The short length of Bosket's sentence caused a huge public outcry. Governor Hugh Carey had opposed efforts by his opponent in that year's gubernatorial election, State Assembly Minority Leader Perry Duryea, to have juveniles tried as adults for certain crimes. However, after reading a report on Bosket's sentence, Carey called the state legislature into special session to pass the Juvenile Offender Act of 1978. Under this act, children as young as thirteen years old could be tried in an adult court for crimes such as murder, and receive the same penalties as adults. New York was the first state to enact a law of this nature; all of the other states have since followed suit.

Subsequent crimes

A year after he began serving his sentence for the three murders, Bosket escaped from the youth facility. He was caught after two hours, tried as an adult for the escape and sentenced to four years in state prison. He was returned to the Division of Youth in 1979, and was released in 1983. After 100 days he was arrested when a man living in his apartment complex claimed Bosket had robbed and assaulted him. Then while awaiting trial on that crime, Bosket assaulted several court officers. He was found guilty of attempted assault for the dispute in the apartment and sentenced to seven years in prison.

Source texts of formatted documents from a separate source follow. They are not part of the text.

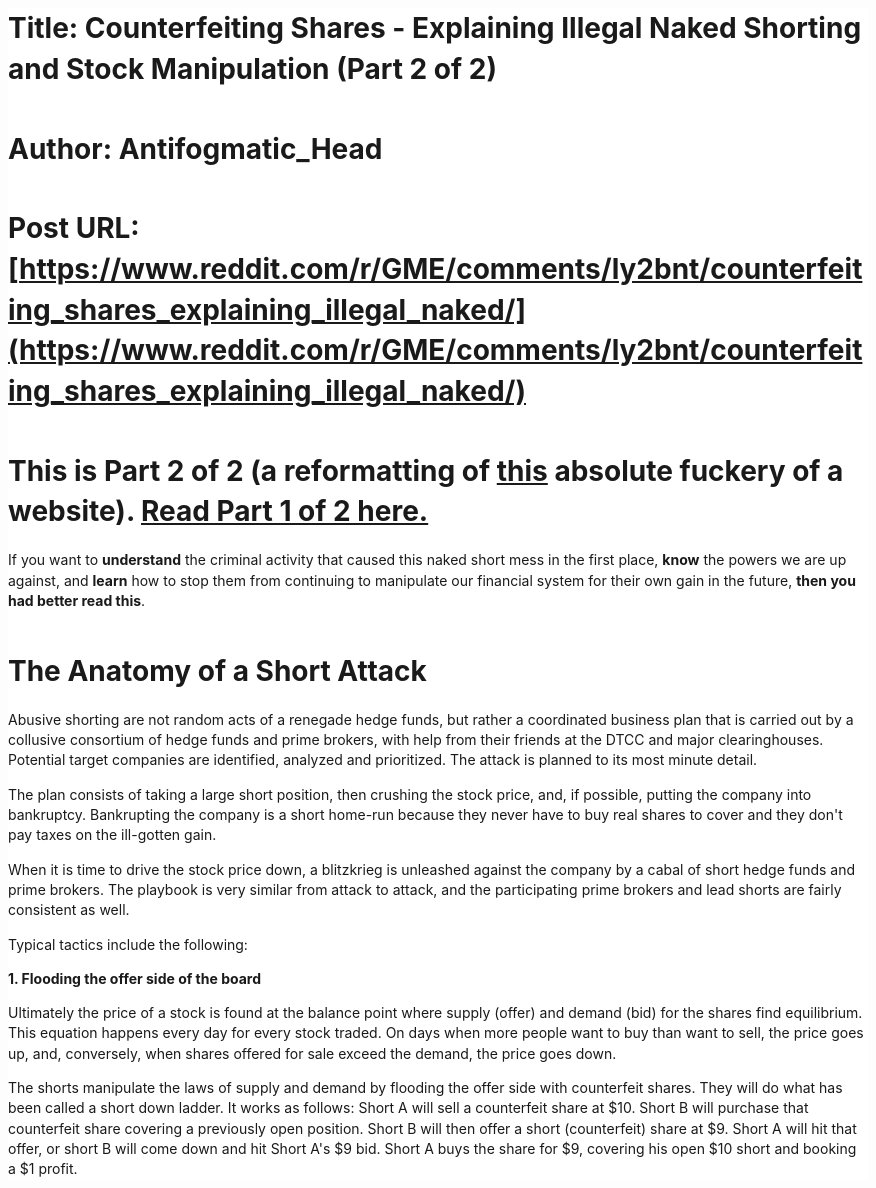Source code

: # Title: Counterfeiting Shares - Explaining Illegal Naked Shorting and Stock Manipulation (Part 2 of 2)
# Author: Antifogmatic_Head
# Post URL: [https://www.reddit.com/r/GME/comments/ly2bnt/counterfeiting_shares_explaining_illegal_naked/](https://www.reddit.com/r/GME/comments/ly2bnt/counterfeiting_shares_explaining_illegal_naked/)


# This is Part 2 of 2 (a reformatting of [this](http://counterfeitingstock.com/CounterfeitingStock.html#:~:text=Naked%20Short%20%E2%80%94%20This%20is%20an,the%20company%2C%20is%20considered%20counterfeit) absolute fuckery of a website). [Read Part 1 of 2 here.](https://www.reddit.com/r/GME/comments/ly2697/counterfeiting_shares_explaining_illegal_naked/?utm_source=share&utm_medium=web2x&context=3)

If you want to **understand** the criminal activity that caused this naked short mess in the first place, **know** the powers we are up against, and **learn** how to stop them from continuing to manipulate our financial system for their own gain in the future, **then you had better read this**.

# The Anatomy of a Short Attack

Abusive shorting are not random acts of a renegade hedge funds, but rather a coordinated business plan that is carried out by a collusive consortium of hedge funds and prime brokers, with help from their friends at the DTCC and major clearinghouses. Potential target companies are identified, analyzed and prioritized. The attack is planned to its most minute detail.

The plan consists of taking a large short position, then crushing the stock price, and, if possible, putting the company into bankruptcy. Bankrupting the company is a short home-run because they never have to buy real shares to cover and they don't pay taxes on the ill-gotten gain.

When it is time to drive the stock price down, a blitzkrieg is unleashed against the company by a cabal of short hedge funds and prime brokers. The playbook is very similar from attack to attack, and the participating prime brokers and lead shorts are fairly consistent as well.

Typical tactics include the following:

**1. Flooding the offer side of the board**

Ultimately the price of a stock is found at the balance point where supply (offer) and demand (bid) for the shares find equilibrium. This equation happens every day for every stock traded. On days when more people want to buy than want to sell, the price goes up, and, conversely, when shares offered for sale exceed the demand, the price goes down.

The shorts manipulate the laws of supply and demand by flooding the offer side with counterfeit shares. They will do what has been called a short down ladder. It works as follows: Short A will sell a counterfeit share at $10. Short B will purchase that counterfeit share covering a previously open position. Short B will then offer a short (counterfeit) share at $9. Short A will hit that offer, or short B will come down and hit Short A's $9 bid. Short A buys the share for $9, covering his open $10 short and booking a $1 profit.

At this point, his 1975 escape from Goshen came back to haunt him. He was 16 years old at the time, meaning he was now an adult for criminal purposes. In New York, escaping from a correctional facility is a felony, even if the facility is a youth facility. If he had been convicted of assaulting the court officers, he would have been a three-time convicted felon, and under New York's habitual offender law, he was facing an automatic sentence of 25 years to life. However, he was acquitted.

Convinced that he would die in prison, Bosket took out his rage on prison guards, getting into numerous altercations. Arrested for one of those incidents, he was convicted of assault and arson, and sentenced to 25 years to life. In 1989, he was sentenced to an additional 25-years-to-life sentence for stabbing a guard at the maximum-security Shawangunk Correctional Facility.[3] After the 1988 assault, Bosket was transferred to Woodbourne Correctional Facility, where in April 1989 he drew a third 25-years-to-life sentence for assaulting a guard with a chain. All three sentences are consecutive.

Since the 1988 assault, Bosket (NYSDOCS inmate number 84A6391) has been housed at Woodbourne in solitary confinement. Although Woodbourne is normally a medium-security prison, Bosket is housed in a specially-built plexiglass-lined cell with four video cameras watching him at all times. Due to his history of swallowing objects, his cell has been stripped of everything except a cot and a toilet. The guards are not allowed to speak to him. He is only allowed out of his cell for one hour a day, and is shackled with a tow chain. Although he is allowed visitors, they must speak to him through a window in his cell. His earliest possible release date is September 16, 2062, when he would be 100 years oldall but assuring he will die in prison.[4]

Bosket once declared "war" on a prison system that he claimed made him a "monster," and was cited for almost 250 disciplinary violations from 1985 to 1994. However, he has not had a disciplinary violation since 1994. According to a 2008 report in The New York Times, due to his numerous incidents of violence during the 1980s and 1990s, he is not slated to move into the general population until 2046, when he will be 84 years old. He is evaluated periodically, and may join the general population before 2046; otherwise, he will likely spend the rest of his life in solitary confinement. Department spokesman Erik Kriss told the Times, "This guy was violent or threatening violence every day. Granted, it was awhile ago, but there are consequences for being violent in prison. We have zero tolerance for that."

In 1995, New York Times reporter Fox Butterfield wrote All God's Children: The Bosket Family and the American Tradition of Violence (ISBN 0-307-28033-0), an examination of the escalating violence and criminality in succeeding generations of the Bosket family.